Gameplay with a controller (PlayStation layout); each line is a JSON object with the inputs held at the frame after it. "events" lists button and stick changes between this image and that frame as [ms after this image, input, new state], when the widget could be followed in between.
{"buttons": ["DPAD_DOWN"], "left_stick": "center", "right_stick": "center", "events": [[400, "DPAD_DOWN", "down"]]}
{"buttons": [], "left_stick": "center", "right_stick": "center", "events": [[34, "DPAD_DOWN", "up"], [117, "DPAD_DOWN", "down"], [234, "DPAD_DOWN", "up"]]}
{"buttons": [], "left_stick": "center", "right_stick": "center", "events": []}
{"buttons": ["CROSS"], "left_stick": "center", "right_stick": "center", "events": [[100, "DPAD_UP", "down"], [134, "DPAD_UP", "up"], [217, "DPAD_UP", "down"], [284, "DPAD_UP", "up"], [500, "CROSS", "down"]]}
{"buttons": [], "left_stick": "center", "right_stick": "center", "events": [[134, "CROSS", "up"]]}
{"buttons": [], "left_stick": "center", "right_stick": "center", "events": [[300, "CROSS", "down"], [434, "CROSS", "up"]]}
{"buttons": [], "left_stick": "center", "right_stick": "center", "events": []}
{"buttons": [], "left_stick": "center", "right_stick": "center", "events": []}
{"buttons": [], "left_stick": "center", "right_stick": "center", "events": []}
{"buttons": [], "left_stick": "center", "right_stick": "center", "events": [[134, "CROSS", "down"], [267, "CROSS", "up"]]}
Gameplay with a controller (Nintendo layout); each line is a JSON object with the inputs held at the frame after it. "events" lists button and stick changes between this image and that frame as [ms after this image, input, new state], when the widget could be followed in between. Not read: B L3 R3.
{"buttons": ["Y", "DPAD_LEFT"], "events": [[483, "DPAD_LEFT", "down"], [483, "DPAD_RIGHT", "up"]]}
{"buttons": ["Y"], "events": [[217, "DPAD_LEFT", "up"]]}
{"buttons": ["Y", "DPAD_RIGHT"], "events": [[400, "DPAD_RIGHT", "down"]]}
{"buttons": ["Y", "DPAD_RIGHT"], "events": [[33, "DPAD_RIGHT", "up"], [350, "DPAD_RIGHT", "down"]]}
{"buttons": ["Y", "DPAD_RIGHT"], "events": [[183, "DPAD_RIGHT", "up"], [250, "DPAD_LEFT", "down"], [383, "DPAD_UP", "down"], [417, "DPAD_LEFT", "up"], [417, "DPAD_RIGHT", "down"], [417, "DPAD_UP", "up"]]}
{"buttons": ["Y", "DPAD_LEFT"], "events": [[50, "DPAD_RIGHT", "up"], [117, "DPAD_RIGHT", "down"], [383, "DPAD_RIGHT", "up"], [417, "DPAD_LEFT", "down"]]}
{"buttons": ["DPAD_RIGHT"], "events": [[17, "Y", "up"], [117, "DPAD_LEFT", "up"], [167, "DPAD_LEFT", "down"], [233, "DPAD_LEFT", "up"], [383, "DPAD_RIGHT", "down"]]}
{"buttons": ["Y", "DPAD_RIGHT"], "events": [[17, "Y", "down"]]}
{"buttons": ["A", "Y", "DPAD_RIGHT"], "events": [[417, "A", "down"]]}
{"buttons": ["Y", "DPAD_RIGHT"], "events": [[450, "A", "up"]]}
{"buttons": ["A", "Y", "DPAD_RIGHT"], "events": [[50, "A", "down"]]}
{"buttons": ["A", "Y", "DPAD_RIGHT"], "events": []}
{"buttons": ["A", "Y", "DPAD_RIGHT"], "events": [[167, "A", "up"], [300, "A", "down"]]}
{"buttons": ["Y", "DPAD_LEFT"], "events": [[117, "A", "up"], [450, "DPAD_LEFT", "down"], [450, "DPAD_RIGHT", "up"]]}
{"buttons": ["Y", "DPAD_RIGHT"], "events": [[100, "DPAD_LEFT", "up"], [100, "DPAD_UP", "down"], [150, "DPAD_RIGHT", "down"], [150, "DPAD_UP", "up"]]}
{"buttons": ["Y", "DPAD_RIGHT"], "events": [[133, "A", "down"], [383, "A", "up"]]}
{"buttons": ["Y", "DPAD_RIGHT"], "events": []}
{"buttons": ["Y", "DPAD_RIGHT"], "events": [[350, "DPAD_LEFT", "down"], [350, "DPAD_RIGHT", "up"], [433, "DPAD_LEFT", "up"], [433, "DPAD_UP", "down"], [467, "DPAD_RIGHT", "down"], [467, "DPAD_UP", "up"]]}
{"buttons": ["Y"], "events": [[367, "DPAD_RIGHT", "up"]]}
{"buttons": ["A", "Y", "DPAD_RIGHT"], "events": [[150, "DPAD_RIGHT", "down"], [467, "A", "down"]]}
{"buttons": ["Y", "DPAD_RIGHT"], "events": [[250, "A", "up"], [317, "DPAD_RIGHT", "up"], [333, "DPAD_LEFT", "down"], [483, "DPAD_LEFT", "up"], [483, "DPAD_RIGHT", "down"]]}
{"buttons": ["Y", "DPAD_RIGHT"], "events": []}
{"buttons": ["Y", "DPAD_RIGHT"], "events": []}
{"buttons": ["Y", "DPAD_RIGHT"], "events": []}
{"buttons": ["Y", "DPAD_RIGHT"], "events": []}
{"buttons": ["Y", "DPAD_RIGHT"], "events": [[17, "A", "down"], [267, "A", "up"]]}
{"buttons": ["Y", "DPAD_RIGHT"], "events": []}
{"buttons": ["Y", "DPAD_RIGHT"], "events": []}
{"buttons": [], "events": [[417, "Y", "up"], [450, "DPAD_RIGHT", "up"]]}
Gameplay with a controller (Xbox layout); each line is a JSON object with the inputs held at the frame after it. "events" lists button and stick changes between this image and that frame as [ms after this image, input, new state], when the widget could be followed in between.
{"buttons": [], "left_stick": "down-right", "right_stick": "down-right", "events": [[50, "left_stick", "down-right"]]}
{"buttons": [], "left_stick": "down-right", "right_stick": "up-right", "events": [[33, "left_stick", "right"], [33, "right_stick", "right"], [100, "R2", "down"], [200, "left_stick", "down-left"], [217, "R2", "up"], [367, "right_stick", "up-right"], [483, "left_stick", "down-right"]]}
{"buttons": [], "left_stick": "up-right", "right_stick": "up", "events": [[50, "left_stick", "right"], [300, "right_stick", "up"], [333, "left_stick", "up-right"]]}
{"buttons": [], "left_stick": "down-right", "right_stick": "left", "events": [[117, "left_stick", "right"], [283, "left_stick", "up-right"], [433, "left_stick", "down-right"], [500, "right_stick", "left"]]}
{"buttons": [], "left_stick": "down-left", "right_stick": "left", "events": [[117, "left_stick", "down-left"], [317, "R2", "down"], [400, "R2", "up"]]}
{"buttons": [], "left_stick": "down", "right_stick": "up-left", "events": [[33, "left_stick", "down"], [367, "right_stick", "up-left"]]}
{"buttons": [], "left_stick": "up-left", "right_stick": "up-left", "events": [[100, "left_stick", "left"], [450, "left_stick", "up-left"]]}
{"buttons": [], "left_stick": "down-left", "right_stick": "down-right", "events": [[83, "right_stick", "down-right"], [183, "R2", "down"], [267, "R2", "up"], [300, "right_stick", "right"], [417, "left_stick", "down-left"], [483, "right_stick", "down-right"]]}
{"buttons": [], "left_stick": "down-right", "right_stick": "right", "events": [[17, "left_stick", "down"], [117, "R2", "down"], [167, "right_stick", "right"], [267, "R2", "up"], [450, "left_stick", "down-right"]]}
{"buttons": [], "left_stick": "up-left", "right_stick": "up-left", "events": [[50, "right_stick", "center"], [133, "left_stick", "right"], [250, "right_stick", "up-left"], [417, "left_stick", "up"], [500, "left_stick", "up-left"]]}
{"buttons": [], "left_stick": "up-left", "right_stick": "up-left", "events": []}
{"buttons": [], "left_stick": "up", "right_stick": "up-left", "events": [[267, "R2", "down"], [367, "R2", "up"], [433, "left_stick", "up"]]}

******

Across the material above, how many lines have the word "Gameplay" in them? Answer with a bare number.

■ Exercise answer ■
3